▶ [WHAT YOU NEED TO DO] Each entry should appear in the answer exactly as written.

<<<<

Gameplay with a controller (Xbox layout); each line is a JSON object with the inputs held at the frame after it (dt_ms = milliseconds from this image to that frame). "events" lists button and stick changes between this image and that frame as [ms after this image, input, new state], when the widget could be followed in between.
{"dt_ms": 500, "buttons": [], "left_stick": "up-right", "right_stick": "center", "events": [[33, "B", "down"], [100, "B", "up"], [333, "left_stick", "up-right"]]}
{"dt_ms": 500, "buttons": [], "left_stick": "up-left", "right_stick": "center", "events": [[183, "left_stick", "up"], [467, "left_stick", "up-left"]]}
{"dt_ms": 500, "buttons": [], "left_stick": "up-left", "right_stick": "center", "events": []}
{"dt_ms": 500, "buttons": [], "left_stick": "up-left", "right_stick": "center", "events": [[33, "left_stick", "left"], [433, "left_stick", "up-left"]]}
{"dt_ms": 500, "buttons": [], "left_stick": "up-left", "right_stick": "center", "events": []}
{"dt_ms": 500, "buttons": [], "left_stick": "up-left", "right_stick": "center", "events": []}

>>>>

▶ [TASK OUTPUT]
Gameplay with a controller (Xbox layout); each line is a JSON object with the inputs held at the frame after it (dt_ms = milliseconds from this image to that frame). "events" lists button and stick changes between this image and that frame as [ms after this image, input, new state], when the widget could be followed in between.
{"dt_ms": 500, "buttons": [], "left_stick": "up-right", "right_stick": "center", "events": [[33, "B", "down"], [100, "B", "up"], [333, "left_stick", "up-right"]]}
{"dt_ms": 500, "buttons": [], "left_stick": "up-left", "right_stick": "center", "events": [[183, "left_stick", "up"], [467, "left_stick", "up-left"]]}
{"dt_ms": 500, "buttons": [], "left_stick": "up-left", "right_stick": "center", "events": []}
{"dt_ms": 500, "buttons": [], "left_stick": "up-left", "right_stick": "center", "events": [[33, "left_stick", "left"], [433, "left_stick", "up-left"]]}
{"dt_ms": 500, "buttons": [], "left_stick": "up-left", "right_stick": "center", "events": []}
{"dt_ms": 500, "buttons": [], "left_stick": "up-left", "right_stick": "center", "events": []}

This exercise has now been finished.